Task description:
Only a number is required: how many lines of the material contain the word "stand"?

The input:
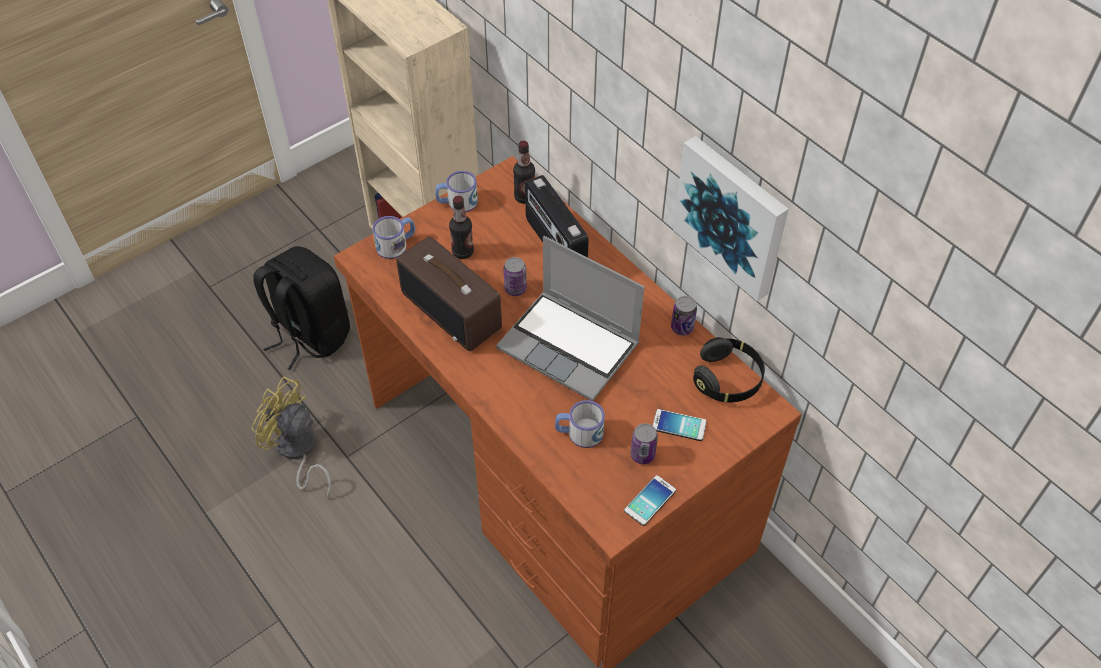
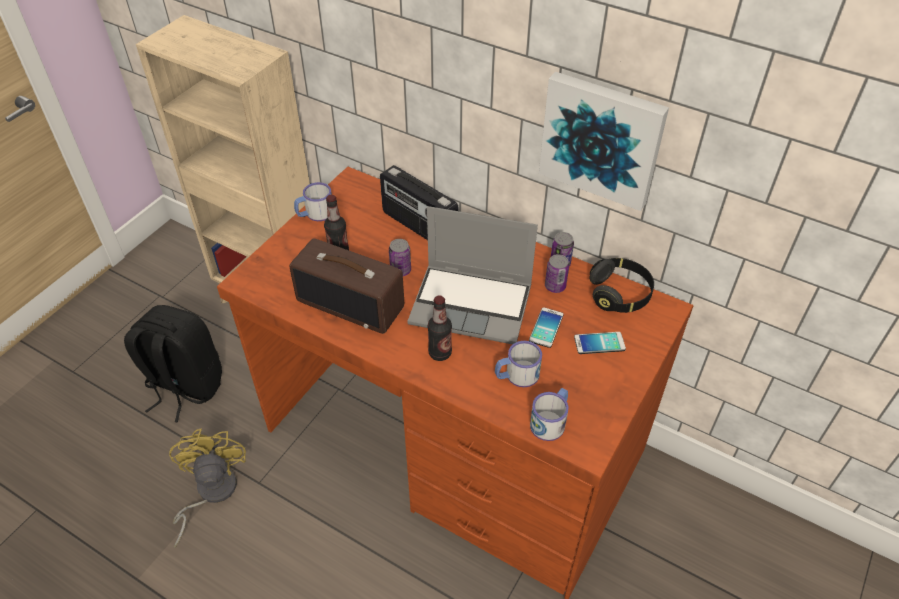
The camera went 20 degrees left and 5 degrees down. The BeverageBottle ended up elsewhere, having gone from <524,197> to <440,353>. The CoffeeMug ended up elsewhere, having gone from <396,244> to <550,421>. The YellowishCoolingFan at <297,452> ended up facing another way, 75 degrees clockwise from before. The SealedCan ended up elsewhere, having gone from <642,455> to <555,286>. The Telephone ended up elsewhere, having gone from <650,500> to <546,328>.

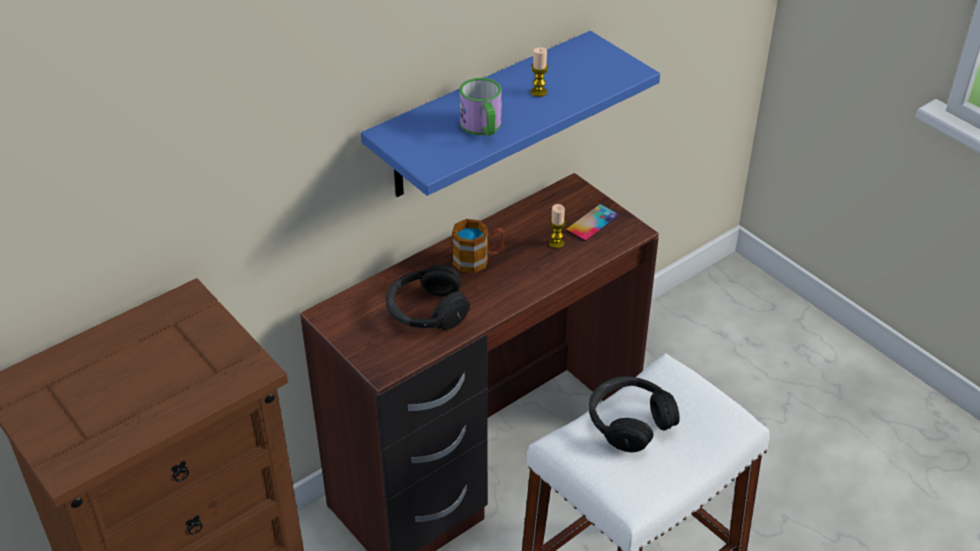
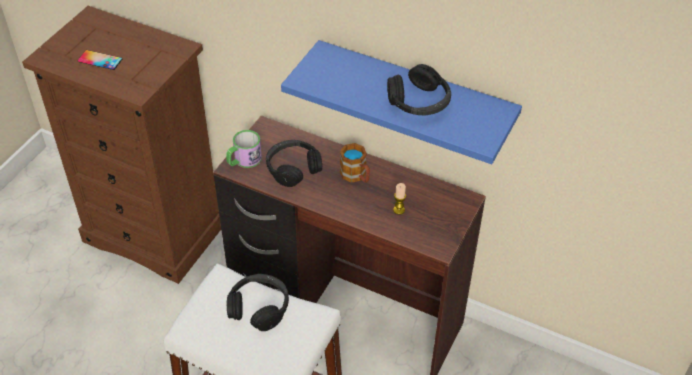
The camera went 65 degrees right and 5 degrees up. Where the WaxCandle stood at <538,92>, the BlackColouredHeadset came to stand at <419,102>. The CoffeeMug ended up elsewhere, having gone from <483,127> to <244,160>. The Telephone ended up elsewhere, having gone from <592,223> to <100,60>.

---

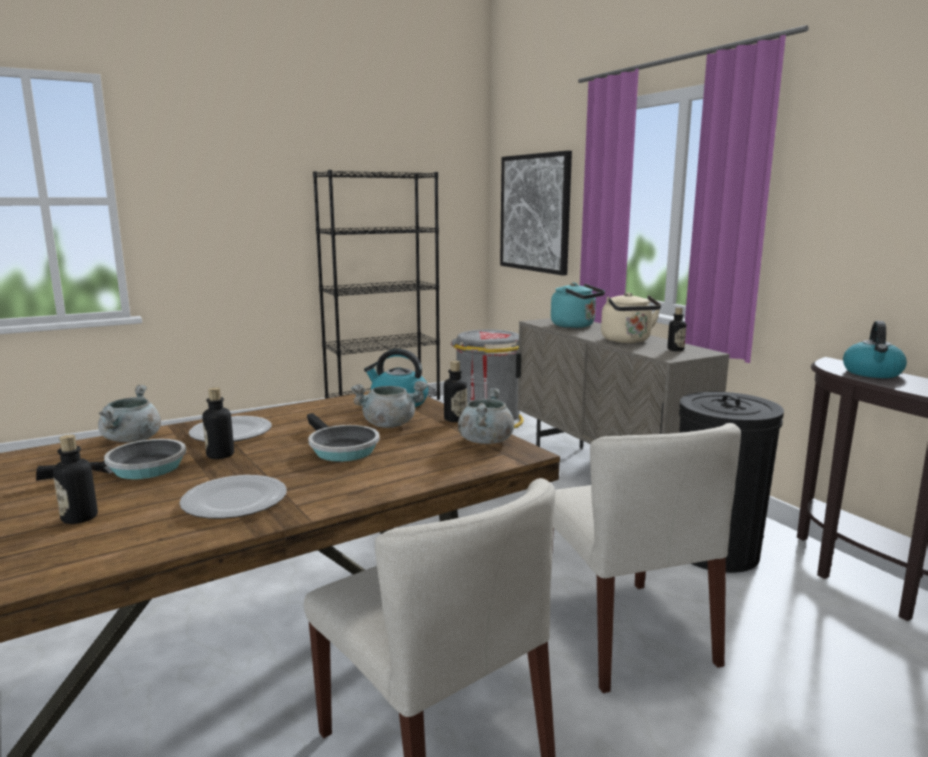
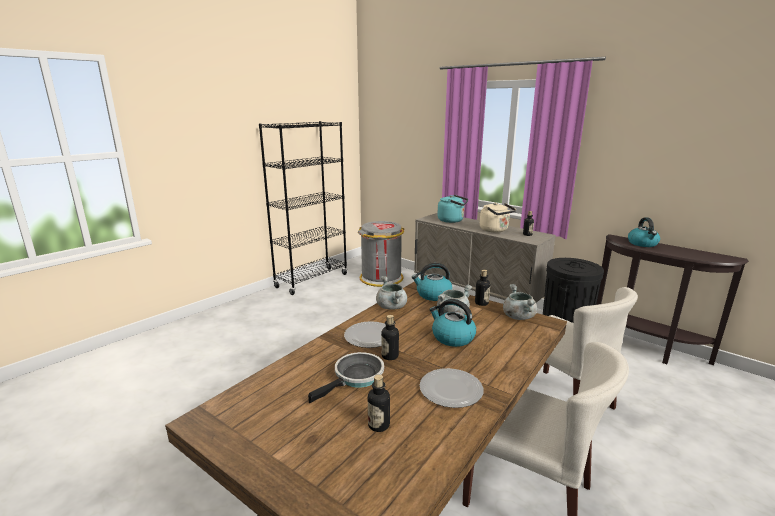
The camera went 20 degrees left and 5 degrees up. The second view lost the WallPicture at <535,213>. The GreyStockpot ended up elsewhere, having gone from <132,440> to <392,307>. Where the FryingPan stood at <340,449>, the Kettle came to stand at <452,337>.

Your response:
2